Beginning with the line where "Bauingenieur kann Ihnen dabei helfen, die" appears, retype every remaining line of the data below, both the first and last included.

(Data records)

--- START ---

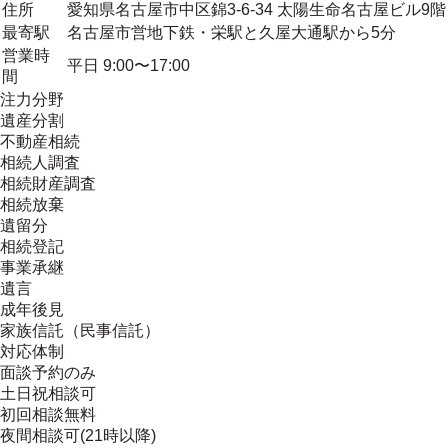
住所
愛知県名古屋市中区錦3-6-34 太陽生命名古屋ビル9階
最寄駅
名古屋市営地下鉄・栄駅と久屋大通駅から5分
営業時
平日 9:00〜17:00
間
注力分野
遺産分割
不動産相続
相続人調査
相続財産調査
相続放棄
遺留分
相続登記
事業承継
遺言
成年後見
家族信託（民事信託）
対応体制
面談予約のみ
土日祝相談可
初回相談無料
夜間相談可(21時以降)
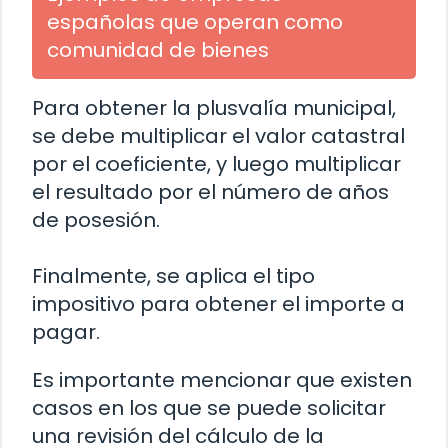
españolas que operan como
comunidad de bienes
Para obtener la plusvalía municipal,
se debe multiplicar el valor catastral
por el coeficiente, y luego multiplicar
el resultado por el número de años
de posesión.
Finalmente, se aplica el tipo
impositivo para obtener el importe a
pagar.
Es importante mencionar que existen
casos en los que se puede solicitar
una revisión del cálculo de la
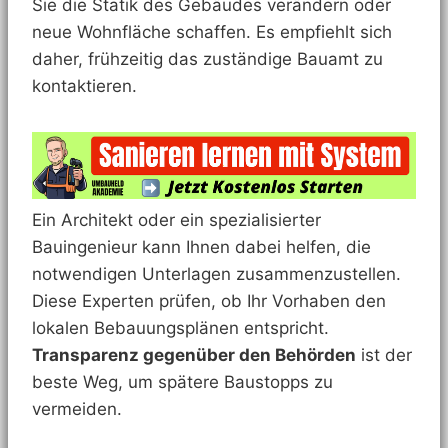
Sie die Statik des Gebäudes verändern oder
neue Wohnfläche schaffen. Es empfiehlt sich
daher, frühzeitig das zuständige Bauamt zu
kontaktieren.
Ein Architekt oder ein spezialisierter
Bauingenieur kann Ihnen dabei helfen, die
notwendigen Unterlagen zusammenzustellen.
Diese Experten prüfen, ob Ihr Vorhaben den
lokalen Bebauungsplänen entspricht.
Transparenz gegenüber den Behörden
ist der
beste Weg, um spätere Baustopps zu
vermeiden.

--- END ---

- [Result of the task]
Bauingenieur kann Ihnen dabei helfen, die
notwendigen Unterlagen zusammenzustellen.
Diese Experten prüfen, ob Ihr Vorhaben den
lokalen Bebauungsplänen entspricht.
Transparenz gegenüber den Behörden
ist der
beste Weg, um spätere Baustopps zu
vermeiden.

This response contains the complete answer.